Estimating migration time and resources required

You must plan your migration process by checking on the time and resources that are required.

While the cluster is starting up, you can plan for and start the migration process.

  1. Inspect Navigator installation to determine the number of Navigator entities that will be migrationed. See Understanding migrated Navigator entites
  2. Estimate the time and disk space required for each phase of the migration.

    The following migration rates are approximate and depend on the resources available on the Atlas host and other unknown factors. Note that the number of entities actually imported may be considerably less than the number of entities extracted. The migration process discards HDFS entities that are not referenced by processes that are migrationed such as Hive, Impala, and Spark).

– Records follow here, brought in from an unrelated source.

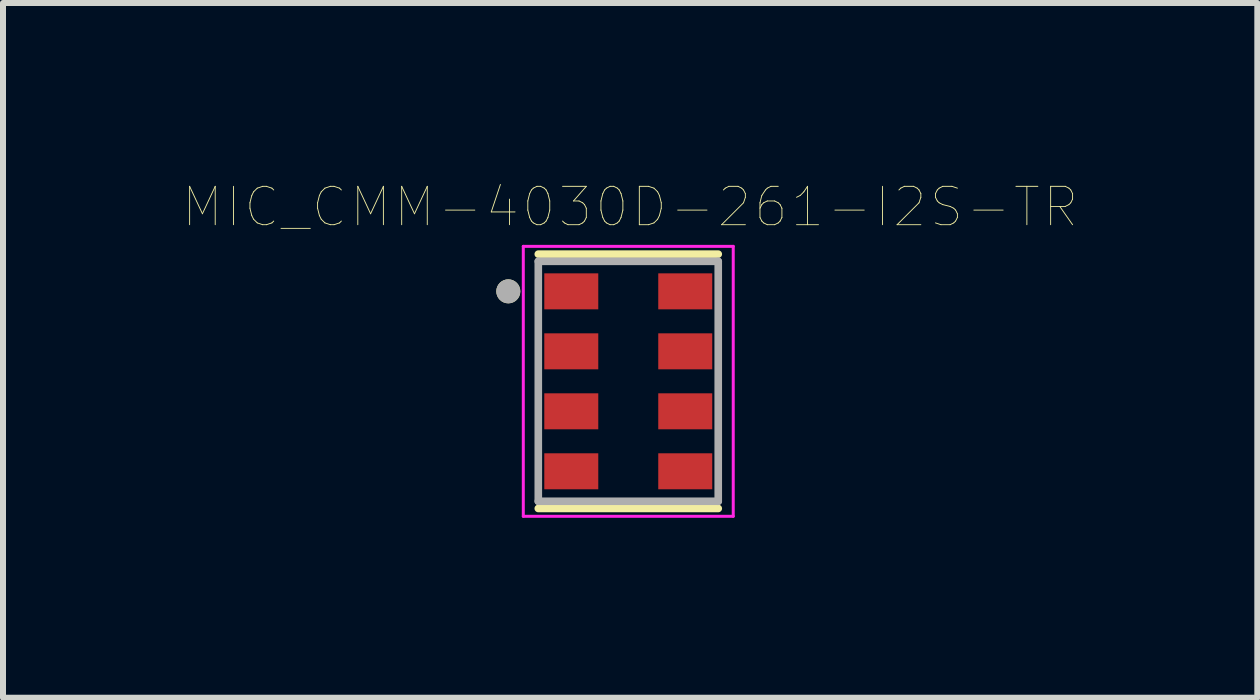
<source format=kicad_pcb>
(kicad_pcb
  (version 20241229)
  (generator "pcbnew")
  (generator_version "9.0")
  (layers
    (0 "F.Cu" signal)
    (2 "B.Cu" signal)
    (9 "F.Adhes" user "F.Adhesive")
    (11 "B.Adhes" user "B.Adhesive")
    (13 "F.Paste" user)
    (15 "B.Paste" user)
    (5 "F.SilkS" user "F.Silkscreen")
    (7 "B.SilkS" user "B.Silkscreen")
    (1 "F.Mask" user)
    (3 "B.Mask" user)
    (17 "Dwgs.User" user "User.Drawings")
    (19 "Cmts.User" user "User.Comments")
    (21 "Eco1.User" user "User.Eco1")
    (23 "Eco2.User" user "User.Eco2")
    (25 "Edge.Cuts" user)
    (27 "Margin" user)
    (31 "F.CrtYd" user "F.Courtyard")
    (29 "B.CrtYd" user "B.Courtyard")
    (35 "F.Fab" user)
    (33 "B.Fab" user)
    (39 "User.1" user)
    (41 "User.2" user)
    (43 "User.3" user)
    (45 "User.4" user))
  (footprint "MIC_CMM-4030D-261-I2S-TR"
    (layer "F.Cu")
    (at 7.424 3.307)
    (property "Reference" "MIC_CMM-4030D-261-I2S-TR" (at 0.032 -2.906 0) (layer "F.SilkS") (effects (font (size 0.64 0.64) (thickness 0.015))))
    (attr through_hole)
    (fp_line (start -1.5 2.12) (end 1.5 2.12) (stroke (width 0.127) (type solid)) (layer "F.SilkS"))
    (fp_line (start 1.5 -2.12) (end -1.5 -2.12) (stroke (width 0.127) (type solid)) (layer "F.SilkS"))
    (fp_circle (center -2 -1.5) (end -1.9 -1.5) (stroke (width 0.2) (type solid)) (fill no) (layer "F.SilkS"))
    (fp_line (start -1.75 -2.25) (end -1.75 2.25) (stroke (width 0.05) (type solid)) (layer "F.CrtYd"))
    (fp_line (start -1.75 2.25) (end 1.75 2.25) (stroke (width 0.05) (type solid)) (layer "F.CrtYd"))
    (fp_line (start 1.75 -2.25) (end -1.75 -2.25) (stroke (width 0.05) (type solid)) (layer "F.CrtYd"))
    (fp_line (start 1.75 2.25) (end 1.75 -2.25) (stroke (width 0.05) (type solid)) (layer "F.CrtYd"))
    (fp_line (start -1.5 -2) (end -1.5 2) (stroke (width 0.127) (type solid)) (layer "F.Fab"))
    (fp_line (start -1.5 2) (end 1.5 2) (stroke (width 0.127) (type solid)) (layer "F.Fab"))
    (fp_line (start 1.5 -2) (end -1.5 -2) (stroke (width 0.127) (type solid)) (layer "F.Fab"))
    (fp_line (start 1.5 2) (end 1.5 -2) (stroke (width 0.127) (type solid)) (layer "F.Fab"))
    (fp_circle (center -2 -1.5) (end -1.9 -1.5) (stroke (width 0.2) (type solid)) (fill no) (layer "F.Fab"))
    (pad "1" smd rect (at -0.95 -1.5) (size 0.9 0.6) (layers "F.Cu" "F.Mask" "F.Paste"))
    (pad "2" smd rect (at -0.95 -0.5) (size 0.9 0.6) (layers "F.Cu" "F.Mask" "F.Paste"))
    (pad "3" smd rect (at -0.95 0.5) (size 0.9 0.6) (layers "F.Cu" "F.Mask" "F.Paste"))
    (pad "4" smd rect (at -0.95 1.5) (size 0.9 0.6) (layers "F.Cu" "F.Mask" "F.Paste"))
    (pad "5" smd rect (at 0.95 1.5) (size 0.9 0.6) (layers "F.Cu" "F.Mask" "F.Paste"))
    (pad "6" smd rect (at 0.95 0.5) (size 0.9 0.6) (layers "F.Cu" "F.Mask" "F.Paste"))
    (pad "7" smd rect (at 0.95 -0.5) (size 0.9 0.6) (layers "F.Cu" "F.Mask" "F.Paste"))
    (pad "8" smd rect (at 0.95 -1.5) (size 0.9 0.6) (layers "F.Cu" "F.Mask" "F.Paste")))
  (gr_rect
    (start -3 -3)
    (end 17.911 8.582)
    (stroke (width 0.1) (type default))
    (fill no)
    (layer "Edge.Cuts")))
</source>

Migration Phase Migration Rate Disk Space Output File Size Trial Data Points
Extraction 4 minutes / 1 million entities 100 MB / 1 million entities, less as volumes increase 65 MB / 1 million entities 10 million entities takes about 30 minutes; 256 million takes about 18 hours.
Transformation 1.5 minutes / 1 million entities 100 to 150 MB / 1 million entities, higher end of range with larger volumes 150 MB / 1 million entities 10 million entities takes about 20 minutes; 256 million takes about 6 hours.
Import 35 minutes / 1 million migrated entities N/A N/A 10 million entities takes about 4 hours; 256 million takes about 6 days.